For most crypto firms, 2023 continues right from 2022, following the collapse of former crypto king Sam Bankman-Fried’s empire in November. In the past three months, layoffs in the sector have hit an all-time high as crypto prices drop to record lows.
However, of most concern has been the rate at which major crypto lending firms have been declaring bankruptcy, with most of them tracing back connections to FTX or Alameda research. Gemini, a US-based crypto exchange, is now on the brink of facing a similar situation.
Gemini’s Uncertain Future
In the past week, the exchange has come under the spotlight for its huge crypto holdings trapped in Genesis, which has had liquidity issues since the FTX collapse.
Gemini users have been unable to withdraw about $900M from the exchanges Earn program after the platform suspended the program due to Genesis halting withdrawals on November 16. Launched in February 2021, Gemini Earn is a service that promises interest payments of up to 7.4% APY compounded daily on cryptocurrencies.
Apart from facing a string of user lawsuits, the Winklevoss twins-helmed crypto exchange has been trying to get Genesis to release the $900M to no avail. On Jan 2, Cameroon Winklevoss penned an open letter to Barry Silbert (CEO of Digital Currency Group, the parent company of Genesis), accusing him of “engaging in bad faith stall tactic” aimed at delaying negotiations to resolve the Genesis-Gemini situation. However, Barry denied the allegations, shifting the blame to Gemini, who failed to respond to a proposal on December 29th.

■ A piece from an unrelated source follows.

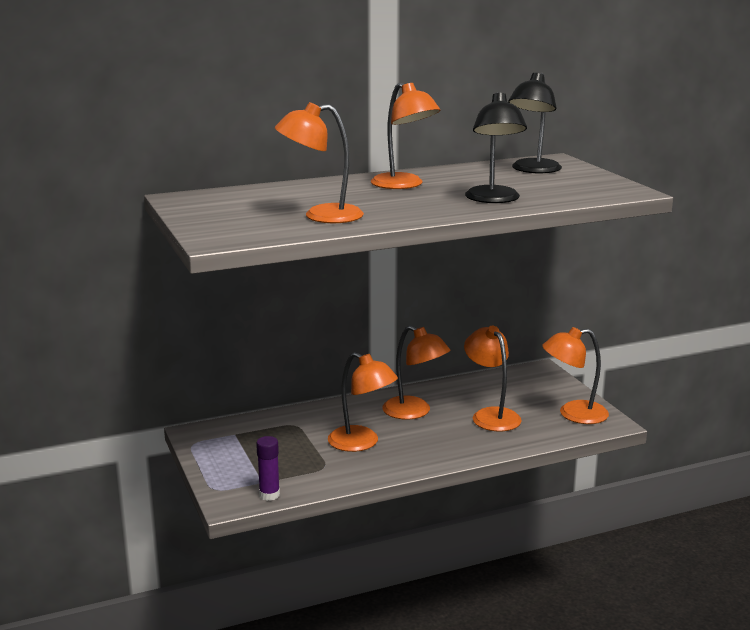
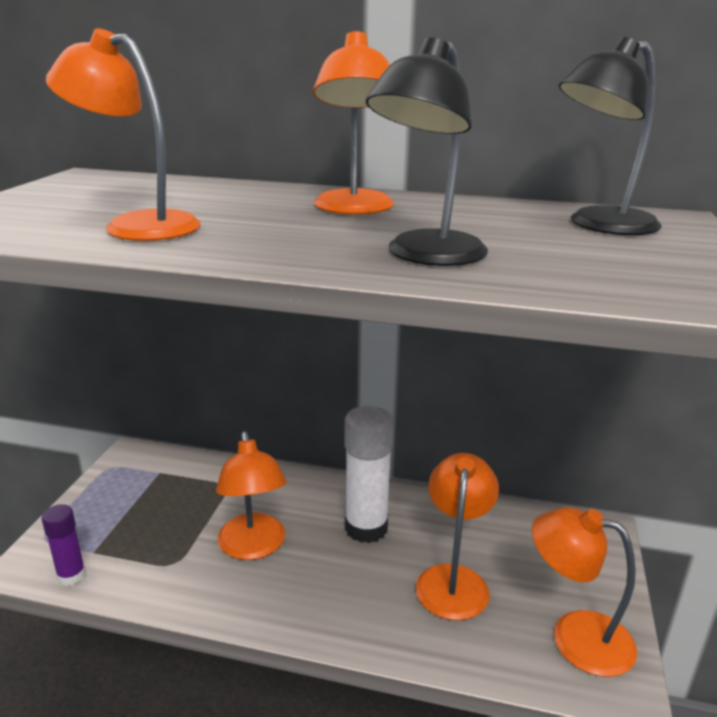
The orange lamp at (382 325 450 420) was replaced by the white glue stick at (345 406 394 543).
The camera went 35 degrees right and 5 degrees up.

All Quiet on The Western Front
Despite facing a huge setback regarding the Earn, Gemini seems to have continued procession exchange user withdrawals without trouble. However, crypto analytics platform Cryptoquant has pointed out some glaring disparities suggesting that all may not be well with the New York-based exchange.
In a Jan 6 report, Cryptoquant revealed that Gemini “is experiencing declining exchange activity” on virtually all fronts. According to the firm, cryptocurrency reserves for BTC, ETH, and stablecoins have dropped significantly. BTC deposits from other exchanges and trading volume have slumped to record lows, a sign that users are trying to avoid the exchange.
“These trends were exacerbated around the time Genesis paused withdrawals,” wrote Cryptoquant.
Onchain data, however, depicts Gemini as an institution-oriented exchange which could be the main reason it has been able to hold up. Institutions are generally depicted as long-term investors and hence have the appetite for holding through market storms retail investors. Last June, the exchange cut about 10% of its workforce, citing unfavourable market conditions, which could also help it cut on spending in the current crypto winter.
While it is unclear how long turbulent market conditions are likely to persist, it will be interesting to see how Gemini will come out of its current situation even as other crypto firms continue to fold.